Задания:
1/ Какой стоимости тройской унции, согласно статье о Базеле-III, был жестко приравнен доллар?
2/ Процитируйте из статьи о Базеле-III отрывок, начиная со слов «В статье, которую» и заканчивая словами «возникло несколько соображений.».

Исходный текст:
Базель-III: возвращение золота и Консервативная Революция

05.04.2019

В статье, которую мы воспроизвели на geopolitica.ru Базель-3 , содержится весьма в целом корректный анализ завершения процесса по имплементации положений Третьей части Базельского соглашения (Базель-III), разработанного Базельским комитетом по банковскому надзору. Основной мыслью статьи экономиста Александра Халдея является замечание о фундаментальном изменении статуса золота в финансовой системе, причисленного к первой категории в структуре пассивов банков, то есть приравненного в этом качестве к деньгам. По этому поводу у меня возникло несколько соображений.

Как всем известно Бреттон-Вудские соглашения 1944 года утверждали основой валютных взаиморасчетов в мировой экономике отношение конкретной национальной валюты к доллару, который в свою очередь привязывался к золоту. Ранее всеобщим эквивалентом выступал «золотой стандарт», что обеспечивало возможность конвертации любой валюты, независимо от страны, где бумажные деньги были напечатаны. Доллар жестко приравнивался к стоимости тройской унции (35 $), что было обеспечено объемом золотовалютных запасов США, то есть играл роль, по сути, прямого эквивалента золота. В 1971 году эта система рухнула, и жесткая связь доллара с золотом была упразднена, после чего и курс доллара и цены на золото стали определяться рынком, а обмен валют проходил по плавающему курсу на основании пересчета к доллару (якобы для удобства). Если в Бреттон-Вудской системе доллар был мировой резервной валютой в сил жесткой привязки к доллару, то теперь он становился таковой сам по себе, что давало США возможность печатать столько денег, сколько было необходимо их экономике, тогда как другим странам оставалось только играть по американским правилам.

Исходные строки:
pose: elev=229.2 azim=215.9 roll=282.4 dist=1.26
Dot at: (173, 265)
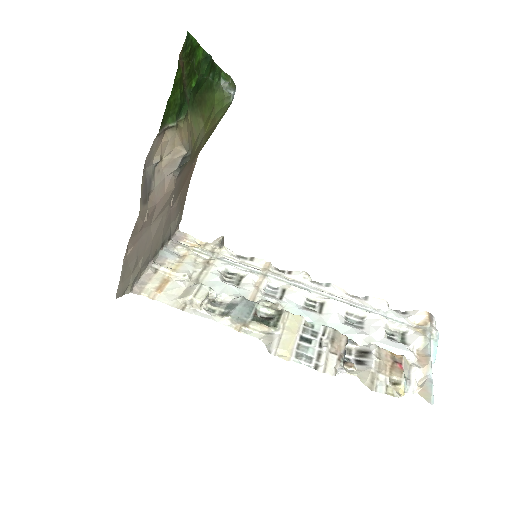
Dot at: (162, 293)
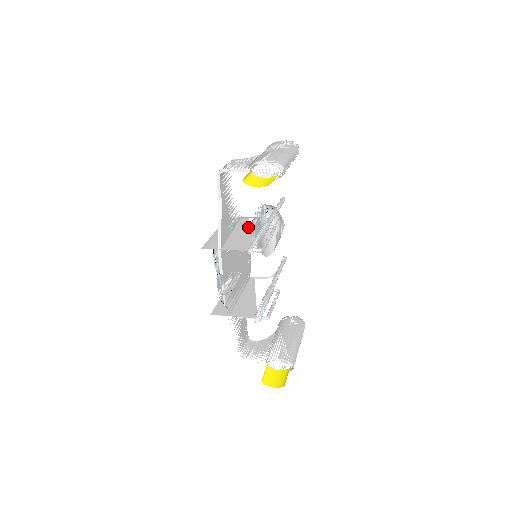
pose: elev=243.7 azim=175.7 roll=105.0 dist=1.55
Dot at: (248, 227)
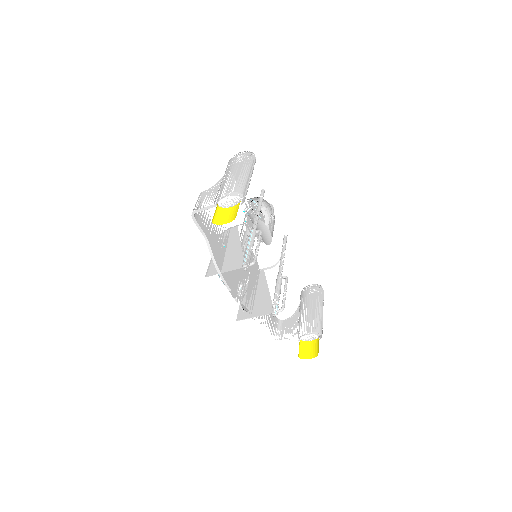
Dot at: (238, 239)
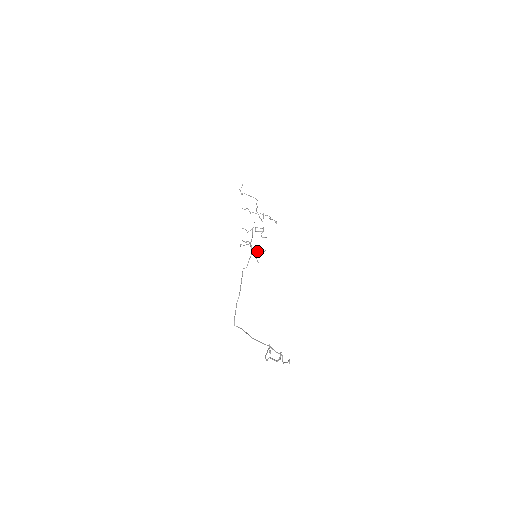
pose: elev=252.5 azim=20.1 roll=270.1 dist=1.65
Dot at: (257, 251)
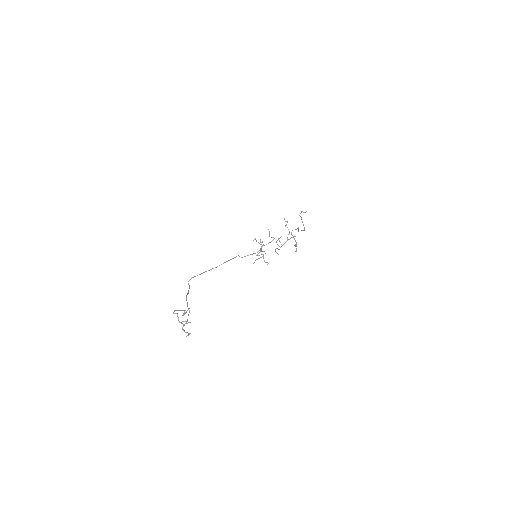
Dot at: (262, 256)
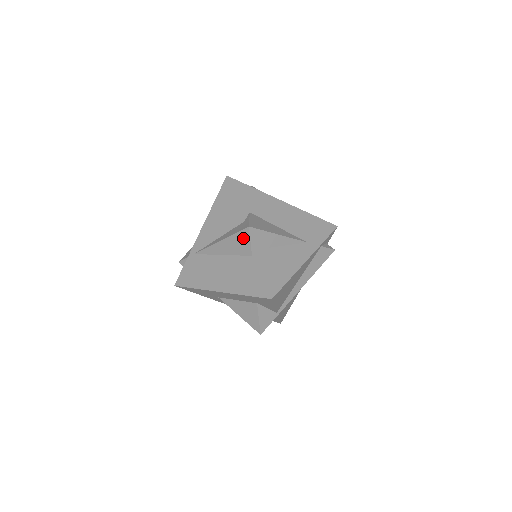
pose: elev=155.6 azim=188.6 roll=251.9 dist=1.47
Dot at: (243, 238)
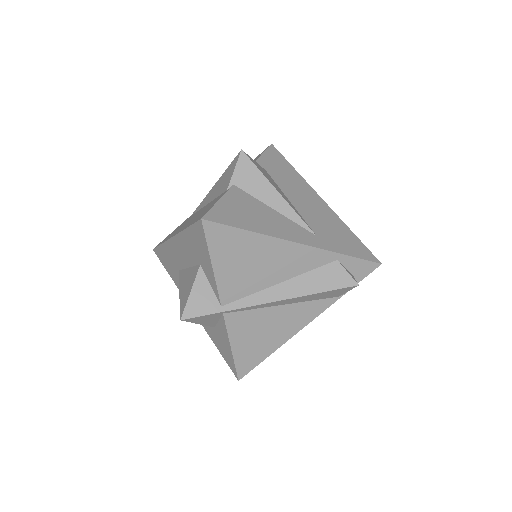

Ответы к заданиям:
1/ 35 долларам.

2/
В статье, которую мы воспроизвели на geopolitica.ru Базель-3 , содержится весьма в целом корректный анализ завершения процесса по имплементации положений Третьей части Базельского соглашения (Базель-III), разработанного Базельским комитетом по банковскому надзору. Основной мыслью статьи экономиста Александра Халдея является замечание о фундаментальном изменении статуса золота в финансовой системе, причисленного к первой категории в структуре пассивов банков, то есть приравненного в этом качестве к деньгам. По этому поводу у меня возникло несколько соображений.